One might wonder what we gain from conceiving of life as a PCK*-kind, given the ways in which we have relaxed long-standing requirements and expectations present in the HPC tradition.Footnote 8 It might be argued that HPC would tell us something interesting about the natural kind since it requires to identify the homeostatic mechanisms clustering its properties. This is true in the very general sense that causal mechanistic explanations of phenomena are considered to be interesting (with, however, the obvious warning that scientific explanation is not necessarily mechanistic). Yet we need to ask: did one need to have established that life was a HPC-kind as a condition of possibility of acquiring and valuing such causal explanations? In our view, one needs not. If such a causal explanation is interesting, it is so regardless of whether or not life is a HPC-kind. Moreover: regardless of whether or not life is a natural kind at all! Maybe we would need to rethink what HPC has to offer, as opposed to no natural kind view at all. Once again, expectations regarding philosophical theories of natural kinds could use a rethink. What we do aim to offer is probably less grandiloquent than others would expect from philosophical accounts of natural kinds, but we do not find such modesty impairing. What we gain from a PCK* view of life is a better understanding of cluster kinds in general and of life as a natural kind. “Better understanding” must be read in connection with the virtues of our approach developed in section 4, and also to our discussion of HPC’s limitations and problems in section 3. In short, PCK* allows us to better understand of life as a natural kind with fewer commitments than the standard HPC tradition. Ultimately, a naturalistic approach to natural kinds also contribute to a scientifically informed philosophy of natural kinds.

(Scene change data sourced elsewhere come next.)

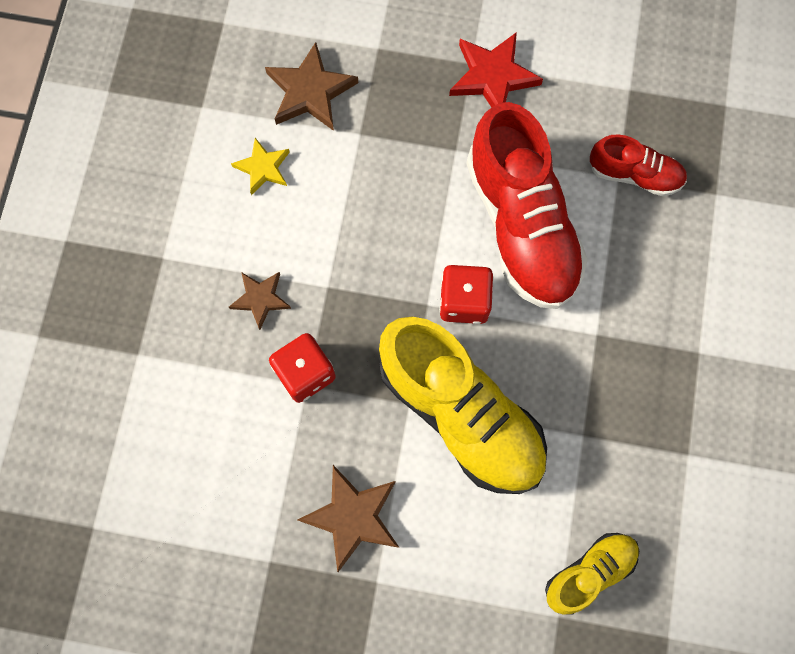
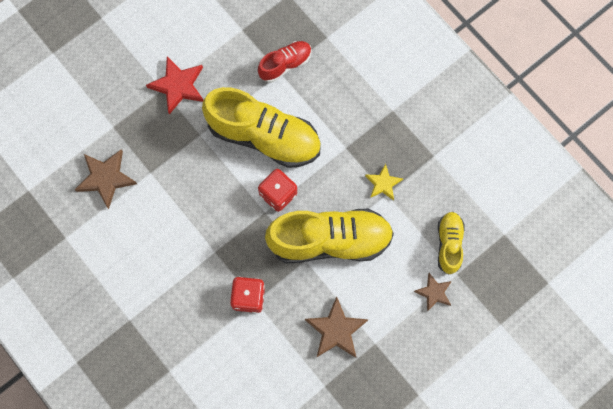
camera: 50 degrees left, 0 degrees up
(260, 299) = (193, 289): brown star -> brown star (434, 292)
(263, 168) = (126, 233): yellow star -> yellow star (383, 183)
(521, 225) = (264, 136): red shoe -> yellow shoe

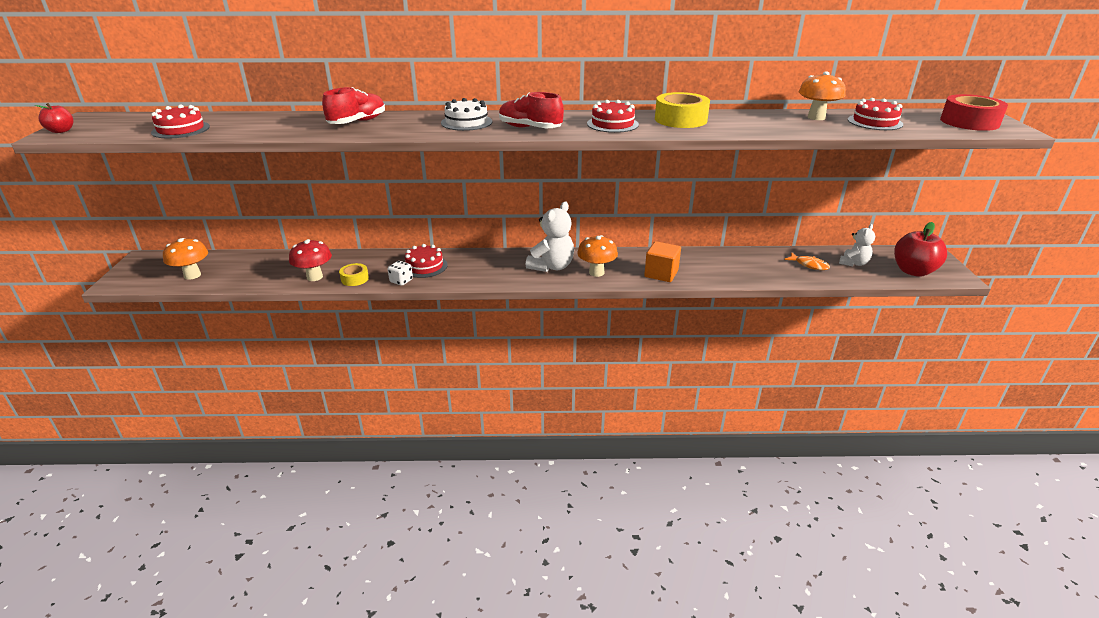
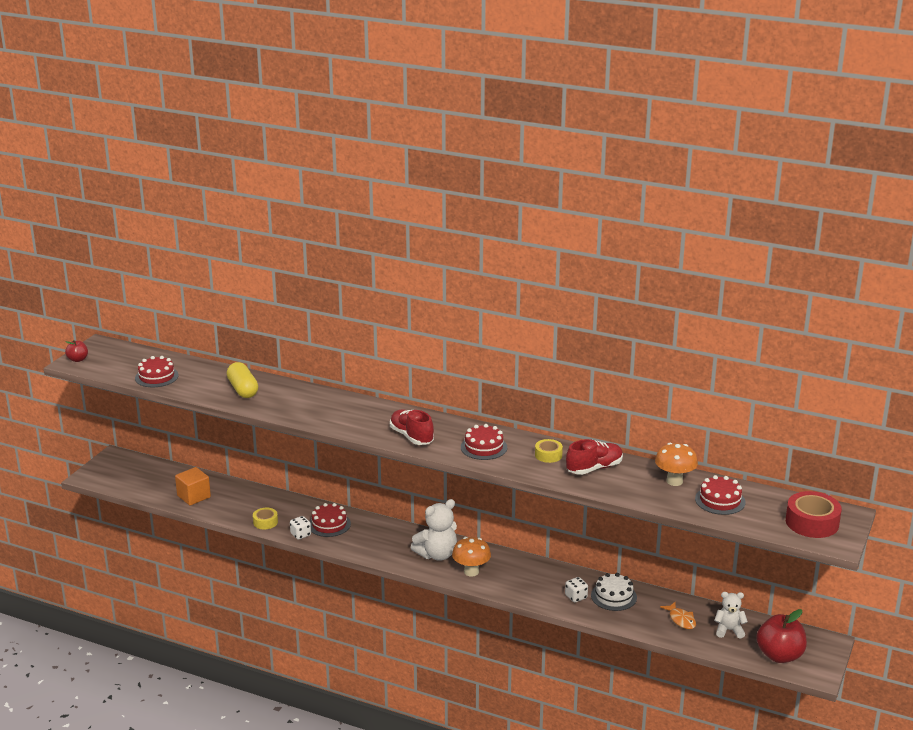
camera: 25 degrees right, 5 degrees down
(192, 275) = (145, 484): orange mushroom -> none
(300, 124) = (243, 389): none -> yellow capsule
(314, 277) = (235, 511): red mushroom -> none
(357, 122) = (286, 396): red shoe -> red shoe (594, 468)
(466, 122) = (369, 416): white cake -> white cake (613, 596)
(661, 273) = (528, 589): orange cube -> orange cube (194, 496)
(680, 120) = (548, 455): yellow tape -> yellow tape, size x0.56
(707, 269) = (576, 597): none -> white dice
(853, 263) = (729, 630): white teddy bear -> white teddy bear turned 150 degrees counterclockwise

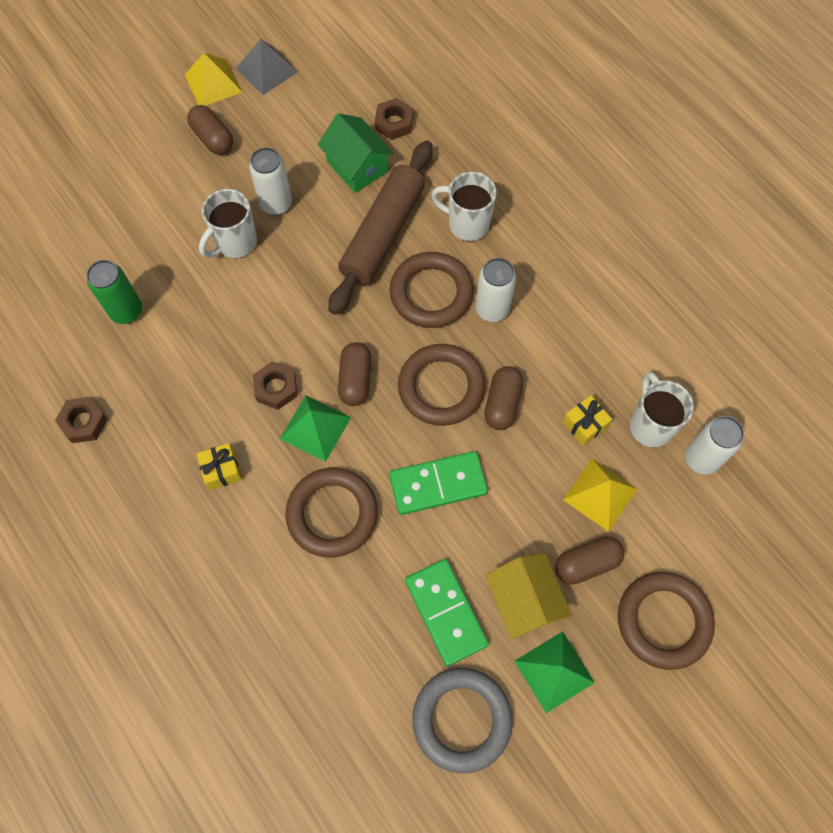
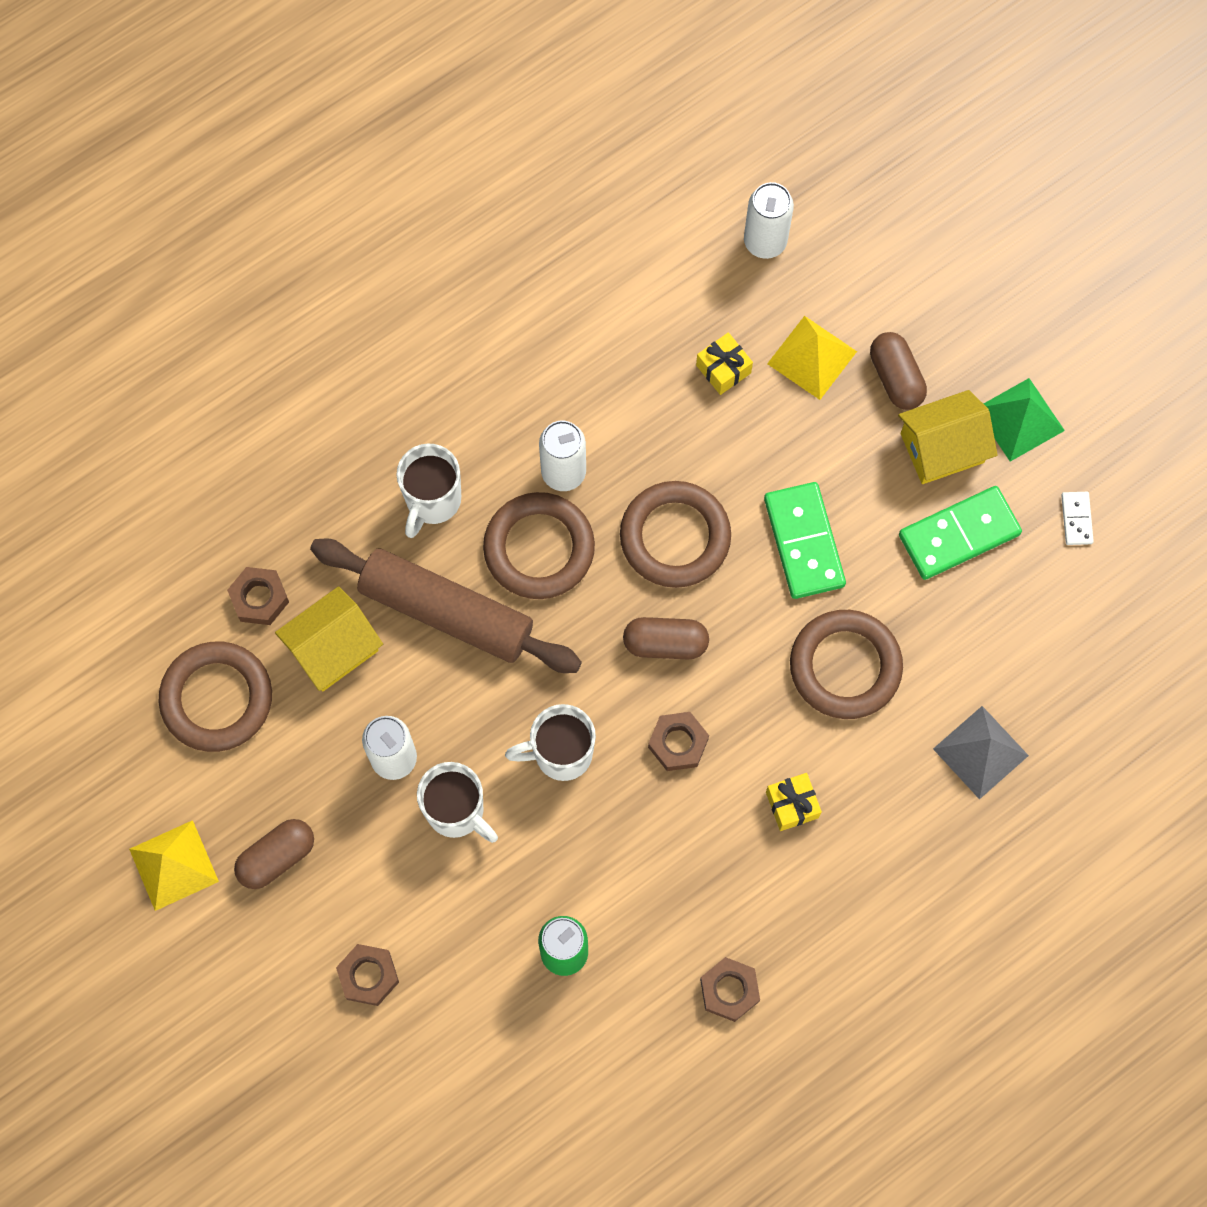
camera: 90 degrees left, 5 degrees up
(126, 192) = (368, 976): none -> brown nut
(266, 70) = (152, 786): grey pyramid -> grey pyramid (980, 752)
(315, 427) = (732, 691): green pyramid -> none
(357, 166) = (333, 648): green house -> yellow house
(461, 720) = (1076, 519): grey ring -> white domino
(502, 403) = (696, 464): brown capsule -> none
(650, 425) = (722, 294): white mug -> white mug (561, 754)
(663, 621) = (958, 301): brown ring -> brown ring (217, 698)

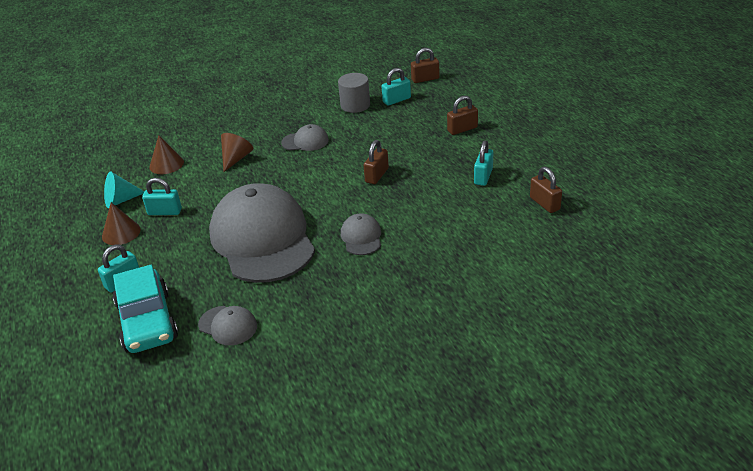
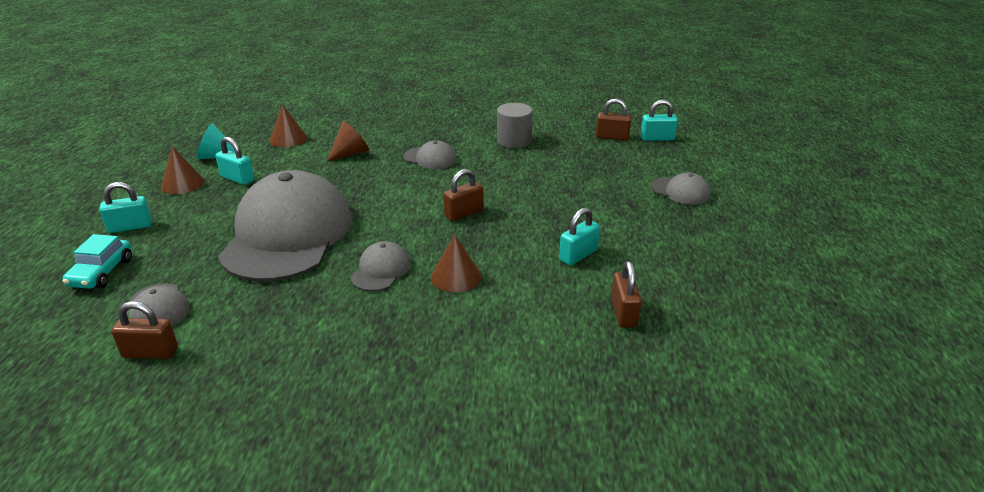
camera: 25 degrees right, 5 degrees down
(147, 322) = (101, 272): turquoise car -> turquoise car, size x0.61
(396, 100) = (561, 148): turquoise padlock -> turquoise padlock (657, 138)
(418, 221) = (456, 277): none -> brown cone
(462, 129) = (603, 197): brown padlock -> brown padlock (150, 352)
(508, 107) = (680, 191): none -> grey cap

Lastly, PCK* is not meant to be an all-embracing view of natural kinds or that every kind in biology is a PCK*-kind. Rather, what we claim is that PCK* is a more adequate and more naturalistic view of certain kinds characterized by non-perfect co-occurrence of properties and fuzzy boundaries, such as the case of living systems in general (specifically, more adequate and naturalistic than HPC). Natural kinds come in different varieties (Reydon 2009; Ereshefsky and Reydon 2015) and it has already been argued that it is unlikely that any attempts to come up with a general account of natural kinds will succeed (Ludwig 2018). As other philosophers do, we fail to see this as an unacceptable situation:

Arguably Hacking’s argument against natural kinds is compelling because of a strong underlying presumption of the unity of science in some form or other in discussions of natural kinds. But if we don’t accept this unity in the first place then the critique of natural kind concepts failing to apply uniformly to terms like “phosphorous” or “tiger” is misdirected. The job of a natural kind concept would never be to provide conceptual unity across disciplines but rather to provide a platform for exploring important and significant differences across an essentially disunified science (MacLeod and Reydon 2013, 96).